Early implantation of an ICD has not proven effective at reducing overall mortality (DINAMIT trial3) and supports the expanding consideration of covering the high-risk patient with a LifeVest (Zoll Medical, Inc., Chelmsford, MA, USA) or a “wearable defibrillator.” Deferring the decision to implant a permanent ICD until medical therapy has been optimized and the subject has proved the ability to survive the early at-risk period is an evolving option needing further study. The majority of LifeVest (Zoll Medical, Inc., Chelmsford, MA, USA) use at Vanderbilt Medical Center is post-lead extraction in patients awaiting reimplantation. However, the rapid growth of our ventricular assist device and heart transplant program has expanded routine LifeVest (Zoll Medical, Inc., Chelmsford, MA, USA) use to early on while awaiting heart transplant evaluation in some patients, avoiding the risk of invasive ICD implantation altogether.

Although the use of the subcutaneous ICD (S-ICD) may reduce the potential risks of lead dislodgement, pneumothorax, and fracture, these devices are often implanted in the worst clinical candidates. Patients with prior cardiac implantable electronic device infections have a high one-year mortality and those with end-stage renal disease have not demonstrated any benefit from ICD therapy. Importantly, these are often the patients S-ICD implantation is first considered in, thus limiting the potential widespread benefit of the therapy. Additionally, implantations are typically performed under general anesthesia, adding some cognitive risk. S-ICDs can be prone to undersensing when liberties are taken with screening electrocardiograms to determine adequate QRS and T-wave morphology in order to quality a patient for device implantation, or when they are implanted in obese subjects. An unintended benefit of the delayed S-ICD detection and charge time to reach 65 Joules (J) or 80 J is the allowance for more sustained ventricular arrhythmias to prove themselves to be “non-sustained” by spontaneously converting prior to ICD shock. Though the youngest patients may derive the greatest long-term benefit from S-ICD implantation, this is also generally the population of patients with hypertrophic cardiomyopathy, long QT syndrome, or ARVD who are prone to inappropriate sensing and/or T-wave double-counting and who often benefit from the presence of antitachycardia or atrial pacing support.
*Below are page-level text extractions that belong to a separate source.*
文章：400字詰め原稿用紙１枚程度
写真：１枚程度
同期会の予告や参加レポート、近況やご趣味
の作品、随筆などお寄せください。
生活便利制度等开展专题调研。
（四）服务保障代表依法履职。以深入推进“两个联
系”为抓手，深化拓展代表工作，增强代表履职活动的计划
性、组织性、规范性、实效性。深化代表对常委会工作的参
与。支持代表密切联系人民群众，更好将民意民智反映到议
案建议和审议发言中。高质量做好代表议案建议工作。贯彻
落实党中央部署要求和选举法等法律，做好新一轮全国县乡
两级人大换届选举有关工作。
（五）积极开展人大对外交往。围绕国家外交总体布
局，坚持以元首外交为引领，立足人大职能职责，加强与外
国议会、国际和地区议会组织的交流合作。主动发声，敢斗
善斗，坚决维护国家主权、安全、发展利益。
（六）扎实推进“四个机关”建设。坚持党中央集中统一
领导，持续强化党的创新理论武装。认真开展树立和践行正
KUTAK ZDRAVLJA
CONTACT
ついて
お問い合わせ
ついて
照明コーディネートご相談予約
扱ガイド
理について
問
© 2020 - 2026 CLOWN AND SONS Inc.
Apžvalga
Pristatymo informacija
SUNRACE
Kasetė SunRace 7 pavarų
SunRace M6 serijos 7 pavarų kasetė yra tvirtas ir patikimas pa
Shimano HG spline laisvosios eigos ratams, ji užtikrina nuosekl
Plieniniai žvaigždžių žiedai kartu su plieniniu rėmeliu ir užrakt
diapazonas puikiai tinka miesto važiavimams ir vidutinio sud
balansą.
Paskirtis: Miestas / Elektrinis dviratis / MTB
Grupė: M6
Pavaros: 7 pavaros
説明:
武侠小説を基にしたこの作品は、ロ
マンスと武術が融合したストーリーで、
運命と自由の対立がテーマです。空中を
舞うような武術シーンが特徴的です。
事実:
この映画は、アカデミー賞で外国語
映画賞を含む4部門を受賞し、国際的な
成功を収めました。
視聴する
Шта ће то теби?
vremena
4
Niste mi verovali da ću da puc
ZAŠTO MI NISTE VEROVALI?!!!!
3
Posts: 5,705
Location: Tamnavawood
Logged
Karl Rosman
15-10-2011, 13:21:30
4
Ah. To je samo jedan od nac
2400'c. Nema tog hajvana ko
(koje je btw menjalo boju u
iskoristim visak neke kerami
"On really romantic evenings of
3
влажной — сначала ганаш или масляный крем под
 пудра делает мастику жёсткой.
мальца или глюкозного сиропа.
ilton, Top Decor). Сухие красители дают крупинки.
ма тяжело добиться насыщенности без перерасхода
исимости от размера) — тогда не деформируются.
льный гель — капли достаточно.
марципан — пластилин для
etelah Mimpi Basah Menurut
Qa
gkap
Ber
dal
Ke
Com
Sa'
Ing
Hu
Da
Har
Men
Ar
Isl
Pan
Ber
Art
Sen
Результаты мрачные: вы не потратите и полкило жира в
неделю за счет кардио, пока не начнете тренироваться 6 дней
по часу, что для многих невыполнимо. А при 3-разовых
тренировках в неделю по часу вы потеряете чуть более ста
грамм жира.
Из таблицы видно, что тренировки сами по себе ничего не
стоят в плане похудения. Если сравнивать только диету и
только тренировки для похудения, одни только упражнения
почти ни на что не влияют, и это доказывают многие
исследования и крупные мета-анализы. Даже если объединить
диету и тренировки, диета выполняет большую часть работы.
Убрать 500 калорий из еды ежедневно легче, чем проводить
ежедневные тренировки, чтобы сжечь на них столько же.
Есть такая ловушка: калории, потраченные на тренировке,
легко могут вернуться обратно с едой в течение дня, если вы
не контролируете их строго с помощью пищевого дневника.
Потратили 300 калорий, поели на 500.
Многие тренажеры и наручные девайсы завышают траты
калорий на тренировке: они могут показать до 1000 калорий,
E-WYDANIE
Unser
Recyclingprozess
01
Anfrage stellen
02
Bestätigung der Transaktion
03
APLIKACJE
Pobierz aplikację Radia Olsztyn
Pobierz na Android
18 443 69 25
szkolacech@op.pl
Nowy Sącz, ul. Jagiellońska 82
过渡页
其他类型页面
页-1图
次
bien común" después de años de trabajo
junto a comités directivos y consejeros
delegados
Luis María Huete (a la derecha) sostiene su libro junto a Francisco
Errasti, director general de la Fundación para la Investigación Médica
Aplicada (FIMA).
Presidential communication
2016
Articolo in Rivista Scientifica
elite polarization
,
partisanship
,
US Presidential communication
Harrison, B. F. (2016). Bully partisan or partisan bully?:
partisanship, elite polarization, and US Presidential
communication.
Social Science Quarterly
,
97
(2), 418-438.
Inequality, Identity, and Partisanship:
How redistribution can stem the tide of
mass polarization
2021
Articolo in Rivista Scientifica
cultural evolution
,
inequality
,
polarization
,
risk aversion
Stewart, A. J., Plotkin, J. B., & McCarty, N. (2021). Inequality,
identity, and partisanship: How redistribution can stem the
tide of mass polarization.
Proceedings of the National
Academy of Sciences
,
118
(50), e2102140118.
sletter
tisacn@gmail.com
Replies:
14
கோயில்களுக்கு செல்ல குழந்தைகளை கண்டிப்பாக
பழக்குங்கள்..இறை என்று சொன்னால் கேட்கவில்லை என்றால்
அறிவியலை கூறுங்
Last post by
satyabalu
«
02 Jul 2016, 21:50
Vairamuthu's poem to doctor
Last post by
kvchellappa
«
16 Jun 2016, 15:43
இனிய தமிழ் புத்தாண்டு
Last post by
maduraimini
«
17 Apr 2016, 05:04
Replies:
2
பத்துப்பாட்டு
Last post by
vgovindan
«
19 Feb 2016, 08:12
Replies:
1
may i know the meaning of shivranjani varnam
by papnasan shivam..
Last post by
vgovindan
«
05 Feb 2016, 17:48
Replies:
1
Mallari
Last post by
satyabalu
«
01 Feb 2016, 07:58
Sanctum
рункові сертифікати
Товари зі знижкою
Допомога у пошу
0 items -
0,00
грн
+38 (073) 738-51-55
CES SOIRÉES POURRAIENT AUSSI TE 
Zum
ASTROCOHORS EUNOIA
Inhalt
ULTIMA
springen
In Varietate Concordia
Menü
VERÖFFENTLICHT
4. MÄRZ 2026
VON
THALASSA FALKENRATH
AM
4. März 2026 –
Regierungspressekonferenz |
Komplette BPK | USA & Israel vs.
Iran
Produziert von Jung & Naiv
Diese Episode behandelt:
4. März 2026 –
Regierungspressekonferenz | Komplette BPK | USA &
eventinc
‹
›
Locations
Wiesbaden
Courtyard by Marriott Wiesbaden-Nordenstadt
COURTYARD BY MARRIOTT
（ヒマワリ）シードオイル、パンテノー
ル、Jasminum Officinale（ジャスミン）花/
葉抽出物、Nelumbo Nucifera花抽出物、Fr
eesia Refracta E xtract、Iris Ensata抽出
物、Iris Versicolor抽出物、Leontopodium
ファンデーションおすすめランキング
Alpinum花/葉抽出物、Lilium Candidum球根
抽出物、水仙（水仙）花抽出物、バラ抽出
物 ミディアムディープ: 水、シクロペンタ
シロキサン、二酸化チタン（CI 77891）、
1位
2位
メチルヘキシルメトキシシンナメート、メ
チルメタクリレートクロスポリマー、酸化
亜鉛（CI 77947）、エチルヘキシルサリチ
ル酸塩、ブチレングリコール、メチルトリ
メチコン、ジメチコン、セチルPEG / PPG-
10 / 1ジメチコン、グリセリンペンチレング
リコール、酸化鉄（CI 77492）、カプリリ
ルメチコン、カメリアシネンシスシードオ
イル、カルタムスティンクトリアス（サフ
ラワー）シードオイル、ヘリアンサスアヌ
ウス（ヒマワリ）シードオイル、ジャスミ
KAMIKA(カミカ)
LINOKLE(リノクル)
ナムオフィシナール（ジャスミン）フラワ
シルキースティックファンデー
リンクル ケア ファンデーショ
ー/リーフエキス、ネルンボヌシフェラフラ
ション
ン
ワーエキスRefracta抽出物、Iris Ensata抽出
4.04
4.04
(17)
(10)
Finally, when considering the use of an electrophysiology study (EPS) to induce ventricular tachycardia (VT) or ventricular fibrillation (VF) for the placement of a primary prevention ICD in patients with an LVEF > 35%, the devil is in the details. There is no specific, uniform induction sequence for the EPS and, depending on the operator’s desire to implant a device, the protocol can be tailored to either increase or decrease the likelihood of inducing VT, VF or ventricular flutter. VF is not primarily a reentrant arrhythmia and, with the progress and efficacy of VT ablation, patients with induced VT in the electrophysiology laboratory may be better suited for VT ablation and implantable loop recorder monitoring for spontaneous events. This would be fertile ground as well for a randomized trial in the future on the tail of the SMASH-VT4 and VTACH5 trials.